▶ _Leestekst_
**********

"Het is cruciaal grondwaterstanden snel en goed in de BRO te zetten"

Gepubliceerd 28 oktober 2021

Gemeente Nijmegen en dataleverancier I-Real sloegen de handen ineen om grondwaterstandonderzoek aan de BRO te leveren. De samenwerking tussen beide partijen heeft geleid tot een goed werkende API waarmee de gemeente haar data automatisch aan de BRO levert. De noodzaak was duidelijk: “Er zijn legio redenen voor het aanleveren van de grondwaterstanden, van voorkomen van natte voeten tot inzicht in verontreinigingen. En dus maken vele partijen gebruik van deze informatie”, zegt Paul Erades van de gemeente. “We vonden het daarom cruciaal om dit snel goed voor elkaar te hebben.”

**********

Gegevens over skeletkenpunten:
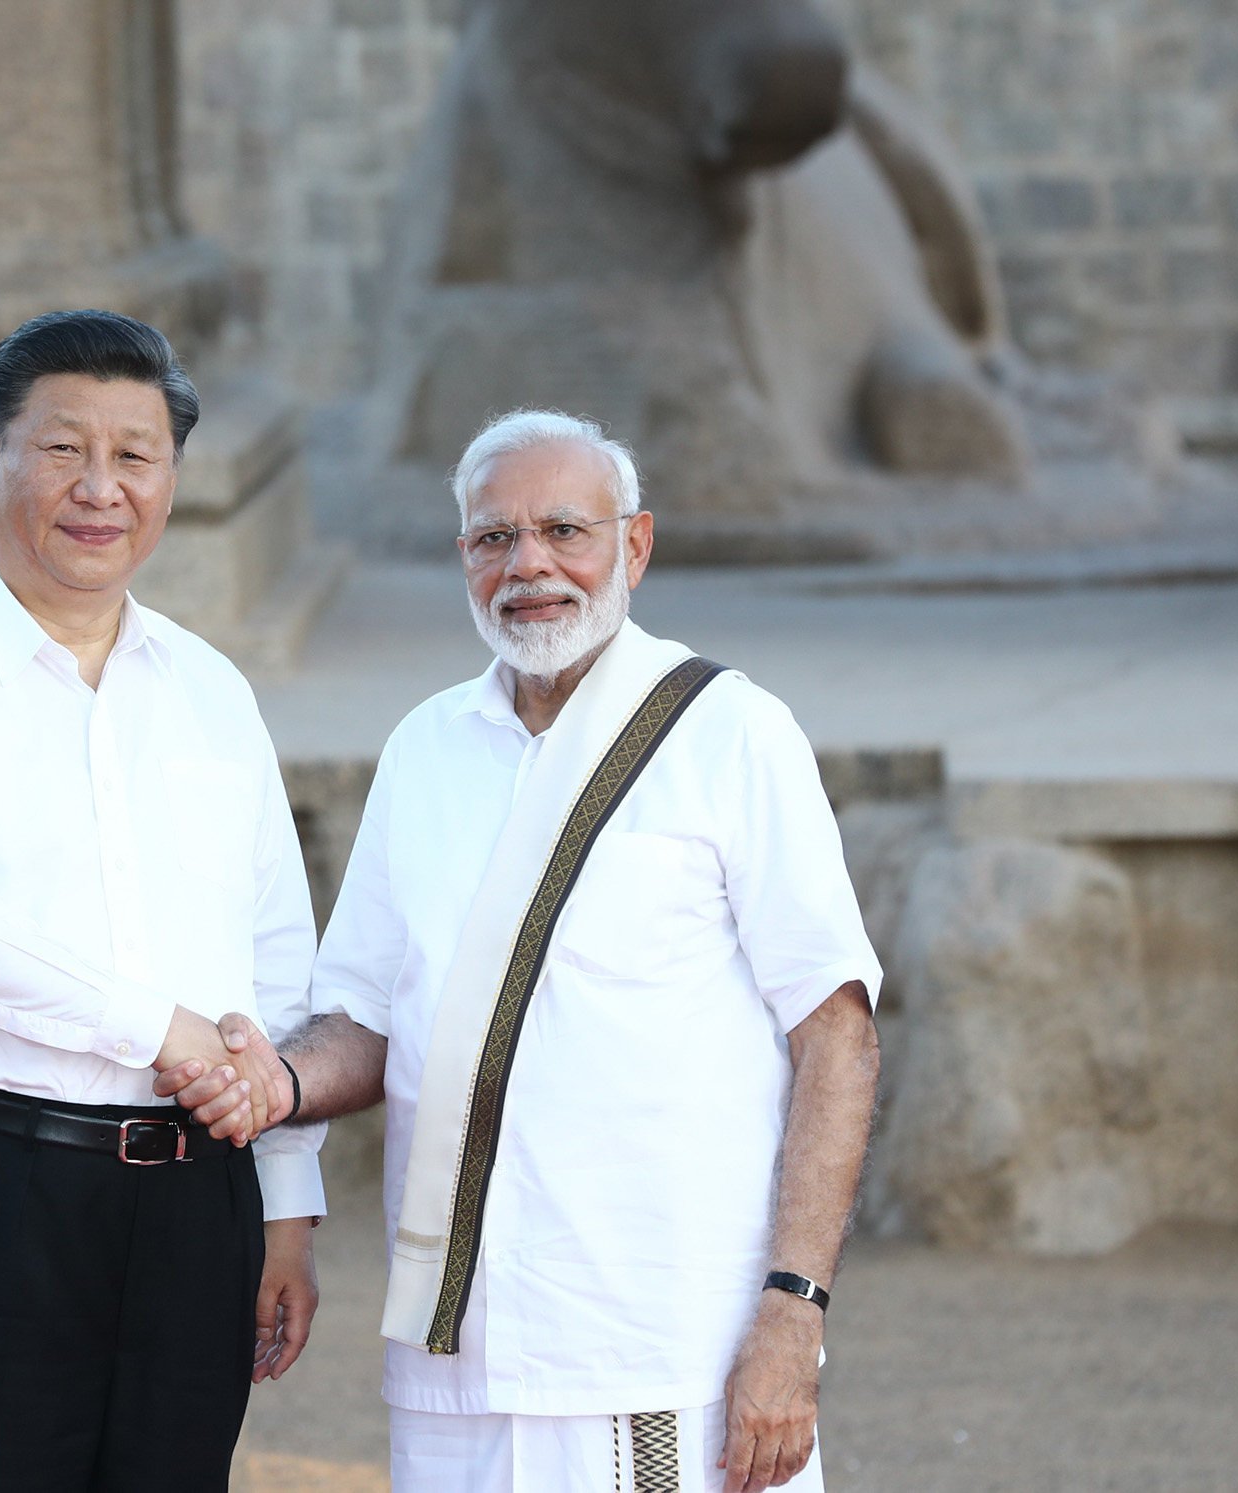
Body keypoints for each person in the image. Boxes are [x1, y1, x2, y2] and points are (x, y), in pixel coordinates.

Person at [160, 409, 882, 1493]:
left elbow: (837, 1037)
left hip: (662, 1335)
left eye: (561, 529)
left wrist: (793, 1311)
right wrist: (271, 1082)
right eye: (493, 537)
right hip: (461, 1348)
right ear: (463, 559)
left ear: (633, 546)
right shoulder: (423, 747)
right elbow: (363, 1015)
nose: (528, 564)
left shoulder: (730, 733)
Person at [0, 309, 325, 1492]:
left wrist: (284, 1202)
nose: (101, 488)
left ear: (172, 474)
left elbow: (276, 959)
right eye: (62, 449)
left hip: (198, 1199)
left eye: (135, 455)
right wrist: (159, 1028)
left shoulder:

**********

▶ _Opdracht_
Kloppen de volgende beweringen volgens de tekst over grondwaterstanden in de BRO? Antwoord per bewering met ja of nee en citeer de woorden uit de tekst die de doorslag geven.
1. De gemeente Nijmegen werkte samen met dataleverancier I-Real.
2. De gemeente levert haar data met de hand aan de BRO.
3. Volgens Paul Erades gebruiken maar weinig partijen deze informatie.

▶ _Uitwerking_
1. Ja: "Gemeente Nijmegen en dataleverancier I-Real sloegen de handen ineen"
2. Nee: "waarmee de gemeente haar data automatisch aan de BRO levert"
3. Nee: "En dus maken vele partijen gebruik van deze informatie"